Non occorrevano maghi, chiaroveggenti e sfere di cristallo per capire che la sentenza emessa dal Tribunale del Lavoro di Roma con il reintegro di 145 lavoratori nello stabilimento FIP Pomigliano, per Landini e FIOM sarebbe stata una "vittoria di Pirro".
Sono trascorse meno di 48 ore e la FIAT ha comunicato che chiederà la sospensione dell’esecuzione della sentenza e ricorrerà in appello, ed ha anticipate le prevedibili ed ovvie argomentazioni su cui si articolerà il ricorso.
La direzione aziendale ha dichiarato, infatti, che dare attuazione alla sentenza di reintegro dei 145 lavoratori nello stabilimento FIP Pomigliano, il cui organico è al completo e già adeguato per realizzare gli attuali programmi di produzione, comporterebbe l’inevitabile ricorso alla cassa integrazione per tutto o parte del personale di produzione, oppure l’attivazione delle procedure di mobilità per 145 lavoratori attualmente impiegati.
In pratica la FIAT ha ammollata la patata bollente nelle mani di Landini e della FIOM che dovranno decidere se insistere nella loro battaglia ideologica e scatenare così una guerra tra "poveri", oppure rinunziare a rendere esecutiva la sentenza ed accontentarsi della sola affermazione di principio.
Che il pericolo, di far scoppiare una guerra tra "poveri", esista e costituisca un rischio concreto lo dimostrano le prese di posizione espresse da altre componenti sindacali.
Giovanni Sgambati, segretario generale UILM Campania, ha affermato che il suo sindacato si opporrerebbe fermamente ad una decisione che rischierebbe di penalizzare lavoratori che hanno contribuito fin dalla nascita al progetto FIP Pomigliano.
Antonio D'Anolfi, segretario nazionale dell'UGL Metalmeccanici, si dice preoccupato, invece, che la sentenza di un Tribunale possa creare una "iniqua posizione di vantaggio per gli iscritti alla FIOM" a discapito di altri lavoratori già in forza presso lo stabilimento.
Fermo restando il principio irrinunciabile che nessun lavoratore possa essere discriminato per la sua appartenenza a questo o quel sindacato, la sentenza del Tribunale del Lavoro di Roma pone sul tavolo, infatti, un problema molto serio di discriminazione all’inverso, che D’Anolfo mette bene in evidenza.
È concepibile, cioè, che un’impresa assuma un lavoratore in funzione della sua appartenenza ad un sindacato e non in base, invece, alle sue effettive capacità ed attitudini a svolgere un determinato lavoro ?

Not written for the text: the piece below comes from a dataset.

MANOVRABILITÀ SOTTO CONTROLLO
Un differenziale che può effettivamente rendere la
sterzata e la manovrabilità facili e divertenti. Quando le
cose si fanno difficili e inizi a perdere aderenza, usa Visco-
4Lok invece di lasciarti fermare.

Se si concedesse il primato alla tessera sindacale vorrebbe dire gettare alle ortiche meriti come la preparazione, le competenze, le esperienze, l’operosità; per farla breve, prescindere dalla professionalità del lavoratore.
Quasi certamente questa è l'angosciante domanda che da qualche ora si stanno ponendo i 2000 lavoratori oggi impiegati nello stabilimento FIP Pomigliano.
Ed altrettanto certamente questo sarebbe anche un modo per mandare rapidamente allo sfascio il "sistema Italia".